This is what I've found out Hazel, from an online site.

Australia is the ONLY WESTERN COUNTRY IN THE WORLD WHERE THIS HIGHLY NUTRITIOUS FOOD is still banned. Even the USA—where hemp cultivation is still against the law–allows consumers the numerous benefits of hemp.


----------



## Hazel (May 21, 2013)

That's odd. It's very nutritious and it's not like you can get high from it. I guess I can't even mail you any because we'd both get in trouble with the authorities. But maybe they'd let us share the same cell. That might be fun!


----------



## Relle (May 22, 2013)

How would we make soap in a cell ? Do you think they would let us have caustic ?

btw - I wasn't yelling in my post, that's the way it was cut and pasted.


----------



## Hazel (May 22, 2013)

I think they'd only let us do MP but they might allow us to use a hemp base.


----------



## dcornett (Jun 13, 2013)

Very pretty!! and I do LOVE  milk soaps, but hemp milk is something I haven't tried...hmmm I may have to look into that.


----------



## Skatergirl46 (Jun 13, 2013)

I love the color and the line you made in it. Now you've given me something else to look for! I'm in Ca. so it shouldn't be difficult for me to find hemp milk. I can get hemp seeds easily but they're not shelled (bird supply stores have them). I think that I could probably make the milk with the seeds anyway though and just strain them out later. Now I need to go and find a good hemp soap recipe!


----------



## sethshap (Apr 20, 2015)

I would love to know how to make that.  Hehe


----------



## ourwolfden (Apr 21, 2015)

I watched a you tube video last weekend (and I can’t remember who it was because I watched about 4 hours of soaping you tube videos **blush**) where they took hemp hearts and put them in the blender with water and then strained it to make their own hemp milk?

I however wonder about the shelf life with a hemp milk.  Would it be like hemp oil?  Or it would it be more along the lines of using coconut milk or goat’s milk in soap?


----------



## shunt2011 (Apr 21, 2015)

Though this topic is 2 years old.  I would suggest starting a new topic for information.  I have seen Hemp milk in health stores.   I've not used it though.


----------



## bigchungus69_ (Jan 19, 2020)

I know this post is from some years ago I was interested in making a hemp milk soap and wondering if you could post your recipe?

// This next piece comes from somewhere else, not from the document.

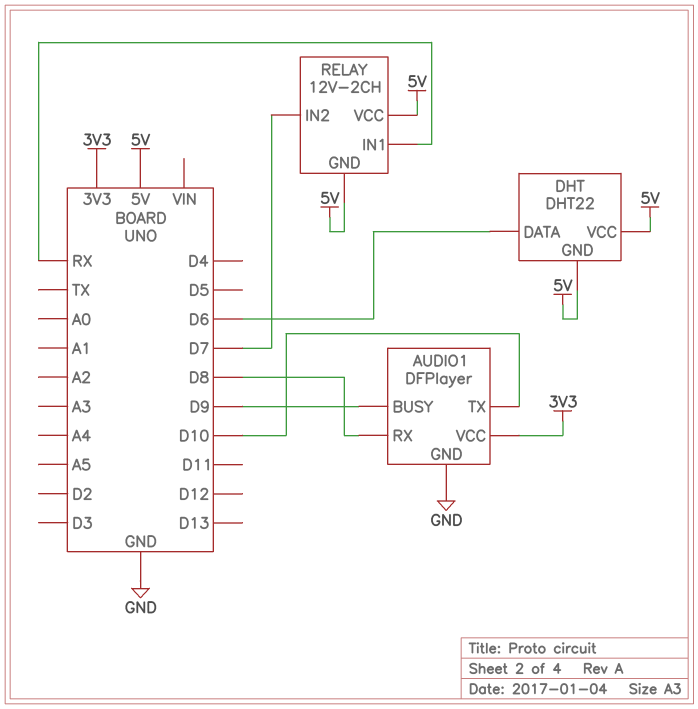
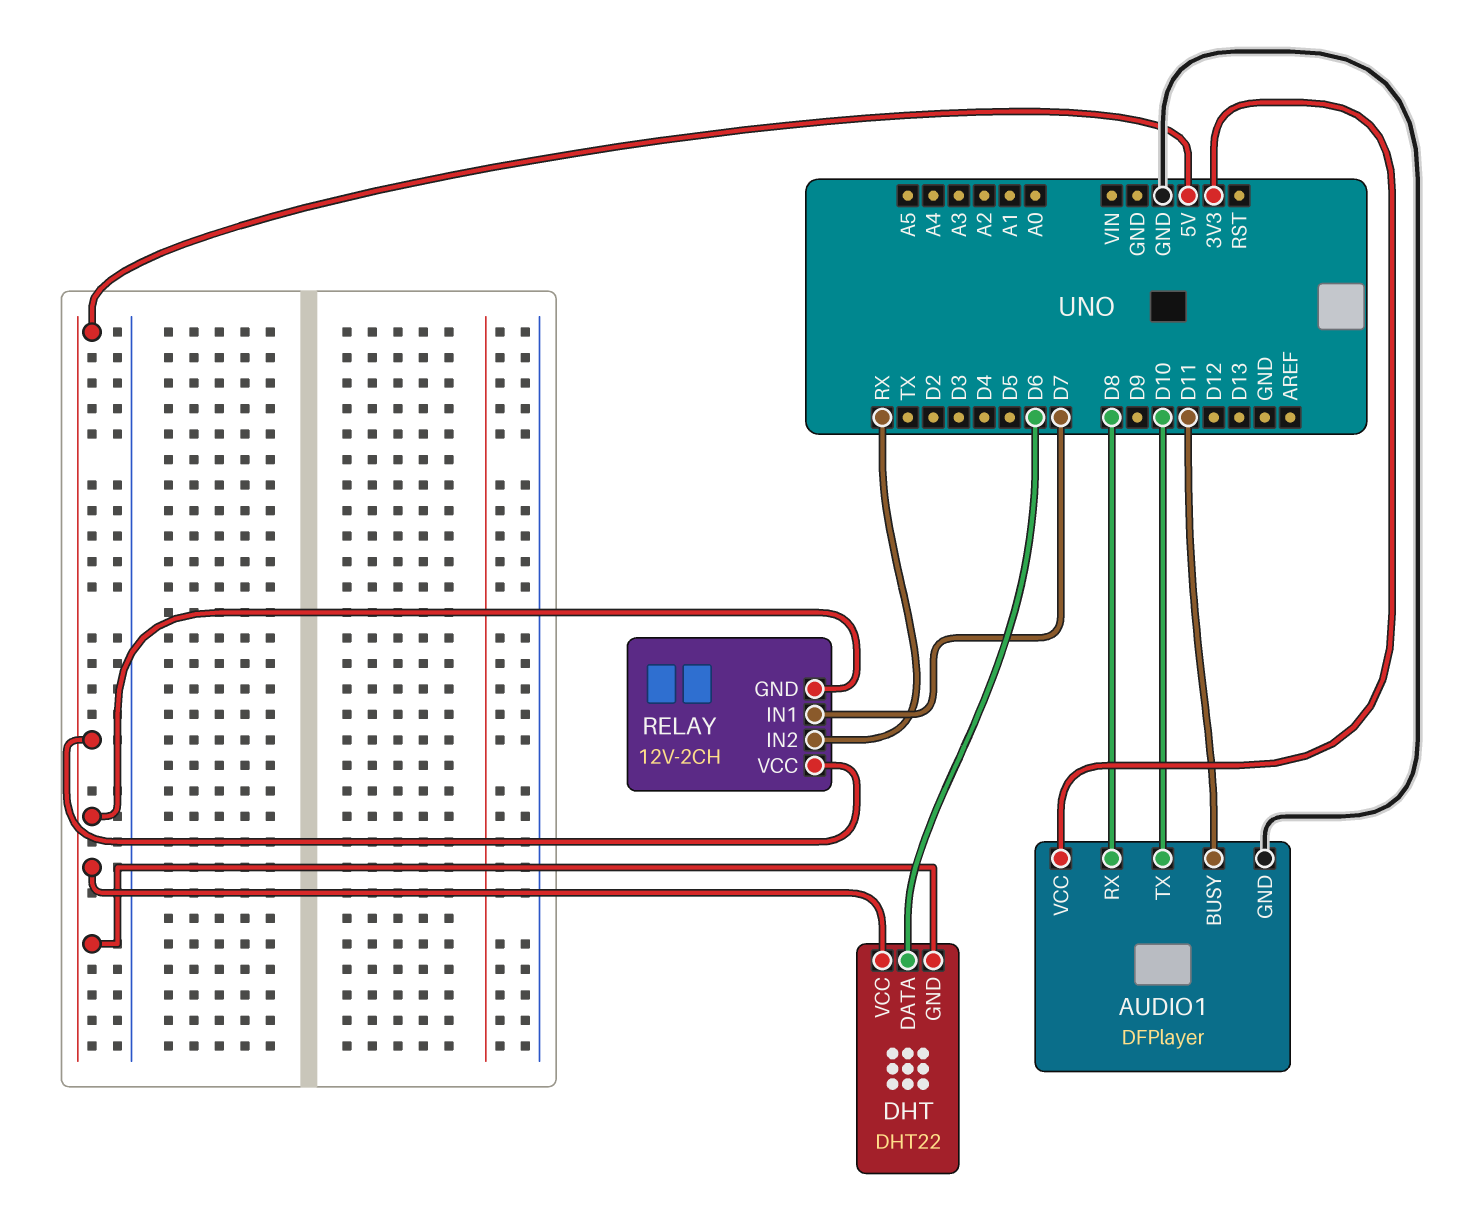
AUDIO1 pin BUSY: D9 -> D11
RELAY pin IN1: RX -> D7
RELAY pin IN2: D7 -> RX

They look lovely!


----------



## artemis (Jan 19, 2020)

bigchungus69_ said:


> I know this post is from some years ago I was interested in making a hemp milk soap and wondering if you could post your recipe? They look lovely!



When I find an interesting old post, I click on the original poster (or the person I am asking) to see if they are still active here. The original poster hasn't "been seen" in 3 years. In that case a I start a new thread with my question to see if anyone else has an answer.


----------